▸ **Task goal**: Scan the records for "options" and copy each line that contains it.
** Opening Provided records block **
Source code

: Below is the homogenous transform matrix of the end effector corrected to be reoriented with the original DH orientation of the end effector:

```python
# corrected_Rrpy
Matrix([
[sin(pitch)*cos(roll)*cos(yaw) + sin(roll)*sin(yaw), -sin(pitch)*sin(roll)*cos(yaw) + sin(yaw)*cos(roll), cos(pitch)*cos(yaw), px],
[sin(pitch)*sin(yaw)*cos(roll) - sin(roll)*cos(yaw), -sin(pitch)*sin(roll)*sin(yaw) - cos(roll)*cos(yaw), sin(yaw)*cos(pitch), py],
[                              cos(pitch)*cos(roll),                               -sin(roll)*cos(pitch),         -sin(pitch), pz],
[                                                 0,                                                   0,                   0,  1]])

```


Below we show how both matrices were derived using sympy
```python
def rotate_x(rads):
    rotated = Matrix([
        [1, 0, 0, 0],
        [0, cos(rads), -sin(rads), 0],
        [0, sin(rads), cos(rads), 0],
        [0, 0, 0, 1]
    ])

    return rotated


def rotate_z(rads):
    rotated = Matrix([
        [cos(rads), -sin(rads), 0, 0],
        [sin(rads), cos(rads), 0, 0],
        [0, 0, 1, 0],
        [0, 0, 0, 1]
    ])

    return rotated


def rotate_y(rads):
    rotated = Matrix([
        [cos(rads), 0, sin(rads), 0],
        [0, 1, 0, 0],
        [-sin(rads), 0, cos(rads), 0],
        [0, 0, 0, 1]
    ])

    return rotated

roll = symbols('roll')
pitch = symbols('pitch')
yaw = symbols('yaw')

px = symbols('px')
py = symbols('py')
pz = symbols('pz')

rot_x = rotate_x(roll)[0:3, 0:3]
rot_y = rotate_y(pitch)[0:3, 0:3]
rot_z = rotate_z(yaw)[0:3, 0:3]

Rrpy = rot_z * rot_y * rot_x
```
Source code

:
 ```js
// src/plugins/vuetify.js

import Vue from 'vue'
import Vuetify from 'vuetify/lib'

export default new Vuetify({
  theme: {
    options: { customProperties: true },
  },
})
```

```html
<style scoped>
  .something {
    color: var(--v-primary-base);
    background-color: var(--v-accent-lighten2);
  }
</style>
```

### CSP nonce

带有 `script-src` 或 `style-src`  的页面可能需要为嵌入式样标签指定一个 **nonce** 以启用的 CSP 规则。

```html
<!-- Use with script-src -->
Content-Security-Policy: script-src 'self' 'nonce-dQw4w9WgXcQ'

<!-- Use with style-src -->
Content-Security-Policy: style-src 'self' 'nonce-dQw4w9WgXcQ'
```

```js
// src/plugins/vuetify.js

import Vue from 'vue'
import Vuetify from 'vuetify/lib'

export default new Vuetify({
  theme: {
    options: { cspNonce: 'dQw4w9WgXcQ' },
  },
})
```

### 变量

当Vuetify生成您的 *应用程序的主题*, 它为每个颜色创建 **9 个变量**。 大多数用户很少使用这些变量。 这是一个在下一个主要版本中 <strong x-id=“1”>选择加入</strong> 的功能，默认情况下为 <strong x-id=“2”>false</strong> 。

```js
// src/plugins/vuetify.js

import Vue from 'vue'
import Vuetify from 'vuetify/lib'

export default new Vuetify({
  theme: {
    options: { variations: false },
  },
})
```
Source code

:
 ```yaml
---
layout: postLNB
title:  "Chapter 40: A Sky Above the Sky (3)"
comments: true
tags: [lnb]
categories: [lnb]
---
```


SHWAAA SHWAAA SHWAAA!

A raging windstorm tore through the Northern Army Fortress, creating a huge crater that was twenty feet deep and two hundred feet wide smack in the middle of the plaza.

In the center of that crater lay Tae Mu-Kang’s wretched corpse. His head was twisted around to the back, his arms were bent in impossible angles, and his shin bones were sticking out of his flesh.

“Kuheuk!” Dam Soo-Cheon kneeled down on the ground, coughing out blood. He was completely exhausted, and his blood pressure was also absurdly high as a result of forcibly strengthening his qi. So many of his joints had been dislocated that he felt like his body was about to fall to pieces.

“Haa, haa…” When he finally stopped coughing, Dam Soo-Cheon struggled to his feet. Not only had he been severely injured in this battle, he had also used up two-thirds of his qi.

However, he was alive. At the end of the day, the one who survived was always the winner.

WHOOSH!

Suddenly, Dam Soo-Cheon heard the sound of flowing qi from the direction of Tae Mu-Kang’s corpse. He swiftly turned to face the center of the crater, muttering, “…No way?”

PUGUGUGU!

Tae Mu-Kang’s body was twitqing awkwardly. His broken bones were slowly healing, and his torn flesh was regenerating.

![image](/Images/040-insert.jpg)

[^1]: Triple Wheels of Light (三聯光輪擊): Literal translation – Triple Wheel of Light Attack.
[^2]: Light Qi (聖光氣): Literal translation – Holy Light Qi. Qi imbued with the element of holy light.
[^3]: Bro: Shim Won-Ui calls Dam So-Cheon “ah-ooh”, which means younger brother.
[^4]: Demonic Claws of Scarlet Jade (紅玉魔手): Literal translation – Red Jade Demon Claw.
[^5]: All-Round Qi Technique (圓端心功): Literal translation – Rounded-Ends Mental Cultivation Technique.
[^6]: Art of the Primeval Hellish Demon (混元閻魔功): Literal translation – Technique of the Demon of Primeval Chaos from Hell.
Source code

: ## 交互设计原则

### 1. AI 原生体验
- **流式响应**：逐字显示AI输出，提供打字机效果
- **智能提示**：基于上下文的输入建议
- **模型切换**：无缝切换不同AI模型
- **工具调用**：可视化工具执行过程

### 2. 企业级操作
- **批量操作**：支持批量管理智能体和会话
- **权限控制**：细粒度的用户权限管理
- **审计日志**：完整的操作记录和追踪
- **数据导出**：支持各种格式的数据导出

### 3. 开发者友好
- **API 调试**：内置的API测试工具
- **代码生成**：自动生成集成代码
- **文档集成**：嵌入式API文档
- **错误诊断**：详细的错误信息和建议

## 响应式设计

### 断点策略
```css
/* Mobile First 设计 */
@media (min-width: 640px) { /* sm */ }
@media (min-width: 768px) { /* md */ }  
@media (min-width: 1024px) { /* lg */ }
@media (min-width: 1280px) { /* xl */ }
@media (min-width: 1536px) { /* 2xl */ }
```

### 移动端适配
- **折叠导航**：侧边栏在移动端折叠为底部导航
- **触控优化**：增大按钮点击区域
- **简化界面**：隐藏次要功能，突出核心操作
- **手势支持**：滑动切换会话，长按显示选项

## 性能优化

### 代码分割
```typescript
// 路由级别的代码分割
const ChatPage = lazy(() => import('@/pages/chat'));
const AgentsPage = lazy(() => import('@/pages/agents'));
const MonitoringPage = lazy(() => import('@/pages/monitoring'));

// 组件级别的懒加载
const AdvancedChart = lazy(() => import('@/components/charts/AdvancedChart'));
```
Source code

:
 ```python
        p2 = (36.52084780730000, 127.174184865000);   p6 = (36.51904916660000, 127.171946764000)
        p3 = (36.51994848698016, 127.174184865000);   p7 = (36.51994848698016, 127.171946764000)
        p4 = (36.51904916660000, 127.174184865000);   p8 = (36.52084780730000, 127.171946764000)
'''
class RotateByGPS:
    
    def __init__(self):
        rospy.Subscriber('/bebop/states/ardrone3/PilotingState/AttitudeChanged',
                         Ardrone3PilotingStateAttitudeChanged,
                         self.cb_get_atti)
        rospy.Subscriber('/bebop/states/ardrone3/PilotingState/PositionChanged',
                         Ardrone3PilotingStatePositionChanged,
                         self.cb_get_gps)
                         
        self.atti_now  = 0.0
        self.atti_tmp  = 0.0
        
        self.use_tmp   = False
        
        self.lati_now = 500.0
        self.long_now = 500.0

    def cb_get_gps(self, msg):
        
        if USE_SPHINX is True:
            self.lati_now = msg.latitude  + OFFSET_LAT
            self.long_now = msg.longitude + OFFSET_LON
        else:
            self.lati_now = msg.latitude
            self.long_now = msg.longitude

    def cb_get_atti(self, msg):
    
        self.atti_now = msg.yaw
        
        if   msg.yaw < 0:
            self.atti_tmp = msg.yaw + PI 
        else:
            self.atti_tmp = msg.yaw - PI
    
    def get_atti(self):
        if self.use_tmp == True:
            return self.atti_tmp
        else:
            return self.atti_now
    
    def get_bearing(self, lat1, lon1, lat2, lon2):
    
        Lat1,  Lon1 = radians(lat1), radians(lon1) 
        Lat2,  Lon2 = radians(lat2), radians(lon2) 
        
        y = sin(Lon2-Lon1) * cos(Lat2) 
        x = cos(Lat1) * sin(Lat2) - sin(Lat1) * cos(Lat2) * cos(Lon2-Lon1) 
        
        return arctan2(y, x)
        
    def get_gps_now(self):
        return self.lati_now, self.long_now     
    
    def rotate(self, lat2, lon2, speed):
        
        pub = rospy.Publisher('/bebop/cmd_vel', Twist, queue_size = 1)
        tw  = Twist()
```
** Closing Provided records block **
▸ **Your solution**:
    options: { customProperties: true },
    options: { cspNonce: 'dQw4w9WgXcQ' },
    options: { variations: false },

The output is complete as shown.